▶ Job:
The output should be all lines of the entries below in which the word "Engineering" occurs.

▶ Data for analysis:

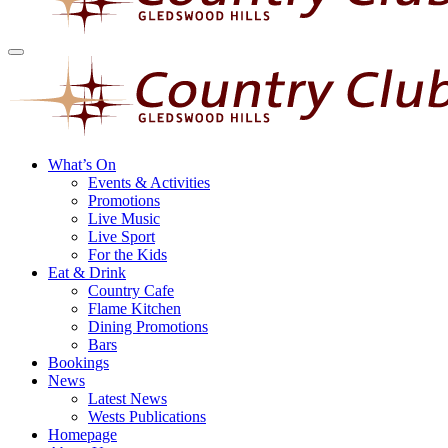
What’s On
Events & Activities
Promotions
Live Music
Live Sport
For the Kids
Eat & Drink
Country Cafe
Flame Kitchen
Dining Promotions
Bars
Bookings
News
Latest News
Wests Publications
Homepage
==
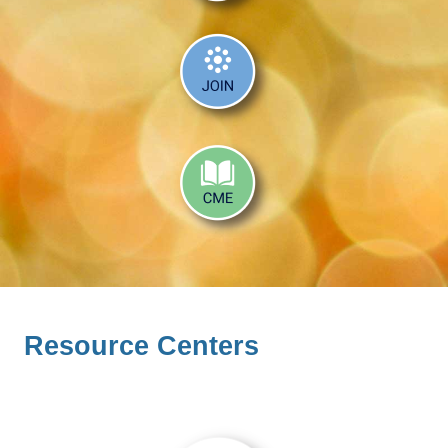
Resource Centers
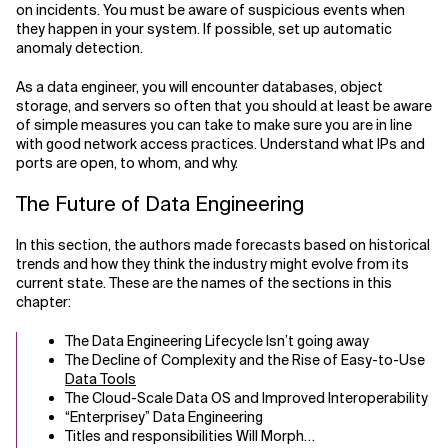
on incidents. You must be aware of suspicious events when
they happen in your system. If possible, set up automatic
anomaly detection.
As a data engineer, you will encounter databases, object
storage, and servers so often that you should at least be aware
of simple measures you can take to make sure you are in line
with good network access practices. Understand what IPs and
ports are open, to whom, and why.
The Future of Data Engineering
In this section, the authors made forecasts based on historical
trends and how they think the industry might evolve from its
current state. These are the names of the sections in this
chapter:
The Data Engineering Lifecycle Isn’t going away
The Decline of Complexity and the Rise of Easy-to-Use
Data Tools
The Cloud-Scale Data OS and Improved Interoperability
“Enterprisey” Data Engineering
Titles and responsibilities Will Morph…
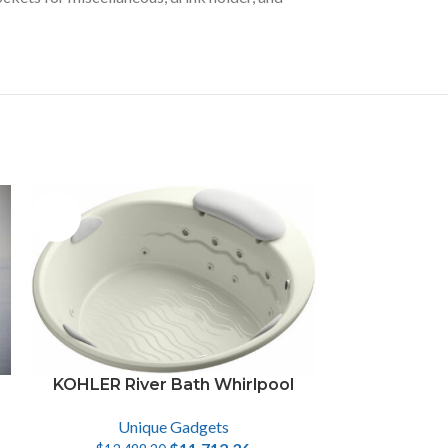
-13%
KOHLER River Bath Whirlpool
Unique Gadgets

▶ Answer box:
The Future of Data Engineering
The Data Engineering Lifecycle Isn’t going away
“Enterprisey” Data Engineering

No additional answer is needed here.